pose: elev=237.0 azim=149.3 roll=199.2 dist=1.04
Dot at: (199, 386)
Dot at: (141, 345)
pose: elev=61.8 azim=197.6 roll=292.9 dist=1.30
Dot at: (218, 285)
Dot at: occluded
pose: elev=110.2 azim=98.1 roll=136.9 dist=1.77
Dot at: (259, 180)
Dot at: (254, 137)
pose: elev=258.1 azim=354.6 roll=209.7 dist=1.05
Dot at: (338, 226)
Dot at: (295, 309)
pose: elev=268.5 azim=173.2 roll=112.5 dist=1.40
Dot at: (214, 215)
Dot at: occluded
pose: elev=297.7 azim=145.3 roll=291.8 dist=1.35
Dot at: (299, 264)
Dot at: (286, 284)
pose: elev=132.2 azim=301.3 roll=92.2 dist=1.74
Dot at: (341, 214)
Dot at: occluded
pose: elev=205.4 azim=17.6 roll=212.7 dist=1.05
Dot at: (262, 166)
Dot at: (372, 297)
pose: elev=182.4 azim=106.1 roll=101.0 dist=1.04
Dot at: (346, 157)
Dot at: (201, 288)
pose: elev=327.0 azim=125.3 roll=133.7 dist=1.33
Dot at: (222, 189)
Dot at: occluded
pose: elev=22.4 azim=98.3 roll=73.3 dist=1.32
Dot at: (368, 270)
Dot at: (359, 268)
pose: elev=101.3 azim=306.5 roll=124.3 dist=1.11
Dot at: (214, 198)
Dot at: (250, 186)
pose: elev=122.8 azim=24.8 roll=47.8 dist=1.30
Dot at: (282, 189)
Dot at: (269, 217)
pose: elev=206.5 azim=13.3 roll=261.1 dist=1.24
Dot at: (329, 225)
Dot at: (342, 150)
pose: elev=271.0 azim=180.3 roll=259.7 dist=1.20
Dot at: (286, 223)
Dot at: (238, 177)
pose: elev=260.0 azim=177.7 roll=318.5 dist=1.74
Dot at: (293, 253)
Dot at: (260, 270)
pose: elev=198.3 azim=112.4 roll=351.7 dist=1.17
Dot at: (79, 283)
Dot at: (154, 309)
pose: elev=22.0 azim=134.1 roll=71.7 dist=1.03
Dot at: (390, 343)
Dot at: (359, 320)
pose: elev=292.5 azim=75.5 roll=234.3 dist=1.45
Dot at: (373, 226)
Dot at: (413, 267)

━━━━━━━━━━━━━━━━━━━━

Rewrite all the material above, renaming "pose" to "camera" wherever it occurs and leaving every other character as it is.

**Task answer**
camera: elev=237.0 azim=149.3 roll=199.2 dist=1.04
Dot at: (199, 386)
Dot at: (141, 345)
camera: elev=61.8 azim=197.6 roll=292.9 dist=1.30
Dot at: (218, 285)
Dot at: occluded
camera: elev=110.2 azim=98.1 roll=136.9 dist=1.77
Dot at: (259, 180)
Dot at: (254, 137)
camera: elev=258.1 azim=354.6 roll=209.7 dist=1.05
Dot at: (338, 226)
Dot at: (295, 309)
camera: elev=268.5 azim=173.2 roll=112.5 dist=1.40
Dot at: (214, 215)
Dot at: occluded
camera: elev=297.7 azim=145.3 roll=291.8 dist=1.35
Dot at: (299, 264)
Dot at: (286, 284)
camera: elev=132.2 azim=301.3 roll=92.2 dist=1.74
Dot at: (341, 214)
Dot at: occluded
camera: elev=205.4 azim=17.6 roll=212.7 dist=1.05
Dot at: (262, 166)
Dot at: (372, 297)
camera: elev=182.4 azim=106.1 roll=101.0 dist=1.04
Dot at: (346, 157)
Dot at: (201, 288)
camera: elev=327.0 azim=125.3 roll=133.7 dist=1.33
Dot at: (222, 189)
Dot at: occluded
camera: elev=22.4 azim=98.3 roll=73.3 dist=1.32
Dot at: (368, 270)
Dot at: (359, 268)
camera: elev=101.3 azim=306.5 roll=124.3 dist=1.11
Dot at: (214, 198)
Dot at: (250, 186)
camera: elev=122.8 azim=24.8 roll=47.8 dist=1.30
Dot at: (282, 189)
Dot at: (269, 217)
camera: elev=206.5 azim=13.3 roll=261.1 dist=1.24
Dot at: (329, 225)
Dot at: (342, 150)
camera: elev=271.0 azim=180.3 roll=259.7 dist=1.20
Dot at: (286, 223)
Dot at: (238, 177)
camera: elev=260.0 azim=177.7 roll=318.5 dist=1.74
Dot at: (293, 253)
Dot at: (260, 270)
camera: elev=198.3 azim=112.4 roll=351.7 dist=1.17
Dot at: (79, 283)
Dot at: (154, 309)
camera: elev=22.0 azim=134.1 roll=71.7 dist=1.03
Dot at: (390, 343)
Dot at: (359, 320)
camera: elev=292.5 azim=75.5 roll=234.3 dist=1.45
Dot at: (373, 226)
Dot at: (413, 267)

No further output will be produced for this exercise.